第七十話 いざ魔界へ
数年間姿をくらましていたフェドロが復活し、悪魔王と無数の悪魔を支配下に置いた。
そして、自らを魔王と名乗り、ジョージ・ハレムンティアに宣戦布告をしたのだった。
理由は明快。長らく続いたハレムンティア王家との因縁と、唯一己に対抗できる存在であるジョージと決着をつけるためだ。
フェドロの復活は世界の人々に恐怖を与えたが、同時に悪魔の侵攻が一時的に止まった事により安心した者もいたとか。
しかし、進行が止まっているのはジョージとの決着がつくまで。期日も決められているので、平和を完全に取り戻すためには、ジョージは否応なしにフェドロと戦い、勝って帰らなければならない。
その決戦の場は魔界のデミウルゴス城、日時は1週間後。
そして、条件が『ジョージが来ること』と、『同行者はひとりまで』だった。
* * * * *
ゲオルギウス城3階会議室、ジョージたちは決戦に向けての会議をしていた。
「──これじゃ、不意打ちもできないし、こっそり仲間を連れていくのは難しそうじゃ」
エリンがぼやくと、カレンも小さくため息をついた。
「魔界の場所が分かったら、ボクの魔導器かウィステリアの魔法で飛べるんだけど……」
「……そう、ですわね。まだ世界を飛び越える転移魔法は発明できてませんの。
はぁ……この星の中なら、知らない場所でも飛べますのに」
「それにゃら、フェドロの条件を飲むしかにゃいね……」
「せめてもの救いは、決戦中この世界の戦力は十分あることぐらいでしょうか。
悪魔王とフェドロが来ない限り、他の悪魔に攻められても大したことがないですし」
アメリアの言う通り、3日間の悪魔侵攻戦によりジョージファミリーだけでなく、世界中の人が経験を積んでとても強くなった。

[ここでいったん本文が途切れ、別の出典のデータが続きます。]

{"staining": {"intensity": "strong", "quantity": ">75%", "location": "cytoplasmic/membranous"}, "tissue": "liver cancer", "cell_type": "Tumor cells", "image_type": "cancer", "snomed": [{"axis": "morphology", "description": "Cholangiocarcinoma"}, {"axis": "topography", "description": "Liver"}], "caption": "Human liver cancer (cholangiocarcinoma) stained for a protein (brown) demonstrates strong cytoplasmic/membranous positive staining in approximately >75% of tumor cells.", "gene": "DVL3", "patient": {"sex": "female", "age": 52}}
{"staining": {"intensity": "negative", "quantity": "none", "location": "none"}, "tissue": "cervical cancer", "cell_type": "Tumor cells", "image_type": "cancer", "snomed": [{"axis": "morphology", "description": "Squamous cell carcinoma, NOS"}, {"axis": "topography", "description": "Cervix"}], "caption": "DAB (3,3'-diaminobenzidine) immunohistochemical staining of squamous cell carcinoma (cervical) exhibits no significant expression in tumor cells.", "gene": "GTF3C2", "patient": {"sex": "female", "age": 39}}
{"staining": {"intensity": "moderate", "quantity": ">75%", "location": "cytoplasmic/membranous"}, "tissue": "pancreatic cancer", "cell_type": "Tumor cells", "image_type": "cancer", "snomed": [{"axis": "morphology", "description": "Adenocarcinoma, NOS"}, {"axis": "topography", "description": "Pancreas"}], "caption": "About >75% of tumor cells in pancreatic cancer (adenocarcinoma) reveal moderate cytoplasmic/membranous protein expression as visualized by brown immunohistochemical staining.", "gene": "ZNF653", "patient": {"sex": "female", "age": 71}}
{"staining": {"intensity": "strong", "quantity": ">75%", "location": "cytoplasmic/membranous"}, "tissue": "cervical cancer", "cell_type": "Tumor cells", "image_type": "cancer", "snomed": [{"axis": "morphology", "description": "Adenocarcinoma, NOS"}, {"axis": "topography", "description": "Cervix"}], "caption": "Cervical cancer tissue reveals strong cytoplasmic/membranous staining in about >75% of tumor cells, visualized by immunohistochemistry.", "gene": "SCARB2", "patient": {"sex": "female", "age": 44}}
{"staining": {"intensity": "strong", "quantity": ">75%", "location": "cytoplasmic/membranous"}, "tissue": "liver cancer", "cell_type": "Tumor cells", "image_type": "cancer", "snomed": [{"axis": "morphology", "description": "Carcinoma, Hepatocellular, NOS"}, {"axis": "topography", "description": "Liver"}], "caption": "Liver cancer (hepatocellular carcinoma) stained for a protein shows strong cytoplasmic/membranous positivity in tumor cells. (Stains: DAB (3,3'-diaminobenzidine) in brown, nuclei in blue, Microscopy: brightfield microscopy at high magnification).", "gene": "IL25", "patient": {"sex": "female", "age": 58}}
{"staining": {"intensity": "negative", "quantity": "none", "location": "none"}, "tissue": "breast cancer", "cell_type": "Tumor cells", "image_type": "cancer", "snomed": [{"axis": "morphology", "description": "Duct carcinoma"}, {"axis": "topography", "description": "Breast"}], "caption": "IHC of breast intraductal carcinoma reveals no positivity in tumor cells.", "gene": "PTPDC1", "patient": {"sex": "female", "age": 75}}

それはもう、エリンやイリーナ、シンだけでなく、完全後衛型のアメリア1人でも、悪魔王の強化状態チェックフォーを相手できるほど。
ブッチャーもデーモンカイザーとかデモニトロンのレベルの悪魔の殲滅速度が随一で、かの町のリンゴ農家さんもグレーターデーモンを倒れる強さになっていた。
「あとは、誰を連れていくか。
そして、フェドロに勝てるか……って事だけだな」
以前戦った時の強さのままなら余裕だが、シンの報告にあった悪魔王の強さと、それを下した事実。それを踏まえると、フェドロが桁違いに強化されたのは間違いない。
悪魔王自体も、グレーターデーモンが強化されてダークデーモンに進化していたように、フェドロによって強化されている可能性がある。
「ムンちゃんはフェドロ戦に集中したいよね?
じゃ、悪魔王は同行者ひとりで倒さなくちゃか」
「……となると、決まりですね」
「じゃの」
「ウィステリア様、しかにゃいね」
「……この大役、わたくしが請け負ってみんなは異論ないかしら?」
「ありませんよ。
悪魔王を1人で倒せるのはきっと、超越魔法すら習得したウィステリア様だけですから。
……それに、『正妻』なんですから、夫と協力して困難に立ち向かうのもいいとは思いませんか?」
アメリアの言葉にみんなも頷く。
「ウィジー、ついてきてくれるか?」
そして、ジョージの言葉を聞くとウィステリアは納得したように頷き、自信に満ちた表情でこう言った。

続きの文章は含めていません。